I can help you with latin...;-P
There was a site I can't remember... I'll try to find it again in the meanwhile if you need help ask...


----------



## rom_itn

silvietta said:
			
		

> I can help you with latin...;-P
> There was a site I can't remember... I'll try to find it again in the meanwhile if you need help ask...


 
Grazie Laura! Sei un mito


----------



## fastidio83

rom_itn said:
			
		

> Hi guys, I've just started learning Latin at school and I've been searching the internet for a decent Latin traning website. I still couldn't find one ( I didn't spend much time for the search though) I wonder if anyone of you already know some good sites. It doesn't matter if the lessons are in English or Italian.
> 
> Thanks a lot
> Rom



Digita su google italia "lezioni di latino" ma senza le virgolette. Scegli il primo risultato, sembra abbastanza fornito ma non ho controllato i link.
Prova a dare un'occhiata.
Ciao


----------



## Jana337

rom_itn said:
			
		

> Hi guys, I've just started learning Latin at school and I've been searching the internet for a decent Latin traning website.
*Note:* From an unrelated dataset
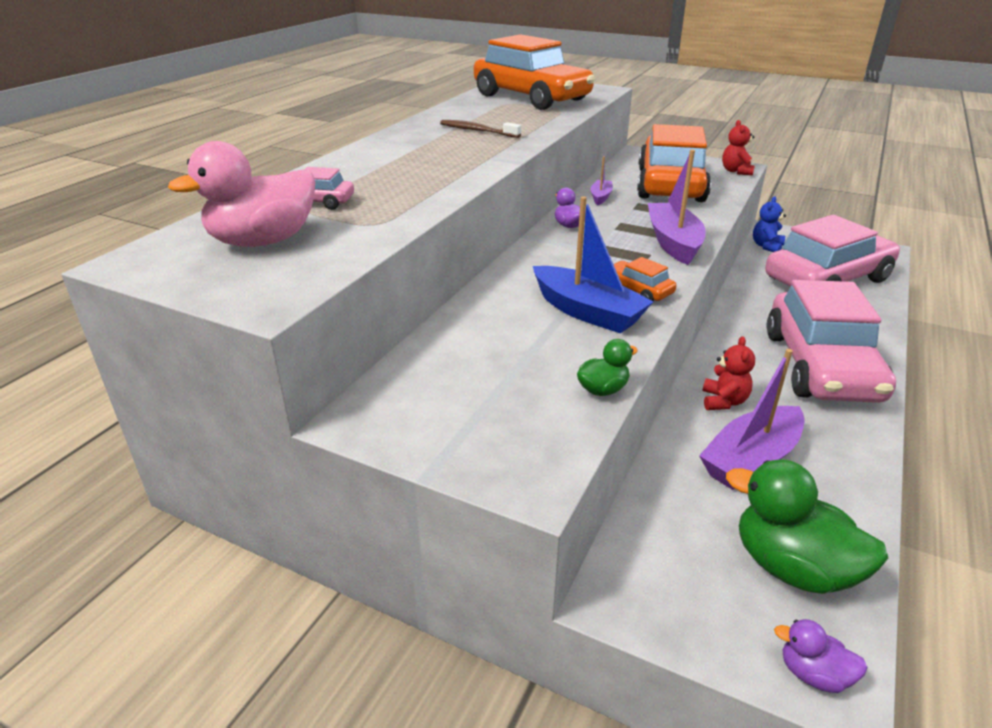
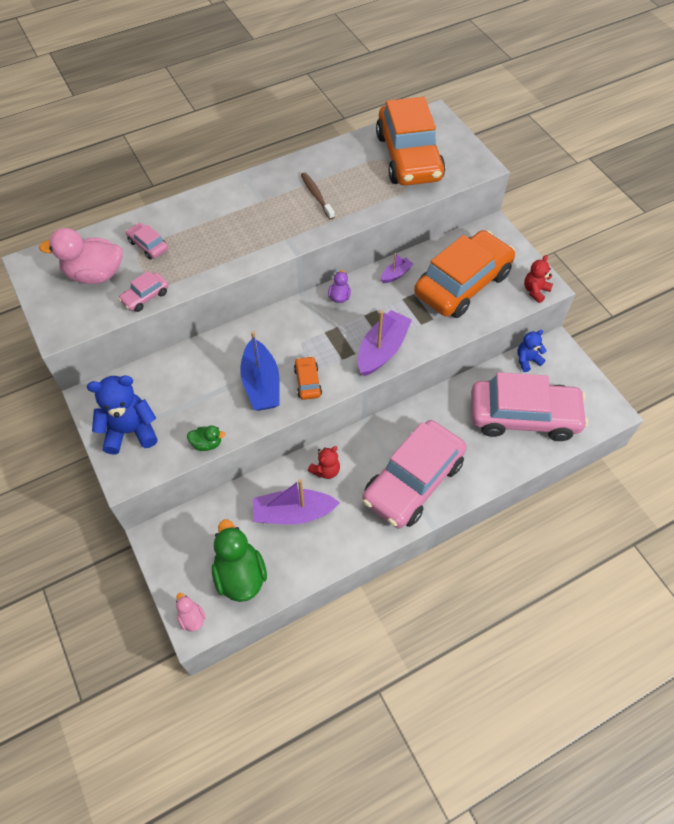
camera: 35 degrees right, 25 degrees up
purple duck [774,619,868,693] -> pink duck [176,593,206,632]
none -> blue teddy bear [87,375,158,455]
none -> pink car [118,271,169,312]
I still couldn't find one ( I didn't spend much time for the search though) I wonder if anyone of you already know some good sites. It doesn't matter if the lessons are in English or Italian.
> 
> Thanks a lot
> Rom


Hi Rom,

We have got a forum for Other languages. I am moving your request there, it will receive more attention. 

Jana

P.S. You might find some useful information in Other Languages as well.


----------



## Idioteque

rom_itn said:
			
		

> Grazie Laura! Sei un mito



Grazie!   Ma in questo caso il "mito" è silvietta!  è lei ad averti fornito il suo aiuto....  
Io posso provare ad aiutarti... sperando di non essermi troppo "arrugginita"...  
Ciao, Laura


----------



## JLanguage

Textkit.com is a really great resource for learning Latin.


----------



## silvietta

rom_itn said:
			
		

> Grazie Laura! Sei un mito


 

Eheh magari non proprio un mito;-) più che altro io sono Silvietta ;-P


----------



## rom_itn

Idioteque said:
			
		

> Grazie!  Ma in questo caso il "mito" è silvietta!  è lei ad averti fornito il suo aiuto....
> Io posso provare ad aiutarti... sperando di non essermi troppo "arrugginita"...
> Ciao, Laura


 


			
				silvietta said:
			
		

> Eheh magari non proprio un mito;-) più che altro io sono Silvietta ;-P


 
Mi perdonate Laura....e Silvietta  , Ero stanco e messo addormentato quando lo stavo scirivendo ieri. Se non mi sbaglio stavo rispondo il post di Laura in un'altra pagina e quindi ho sbagliato i nomi.

Comunque sono grato per tutte tue risposte. Questo forum è il migliore!!! 
Grazie mille
Rom


----------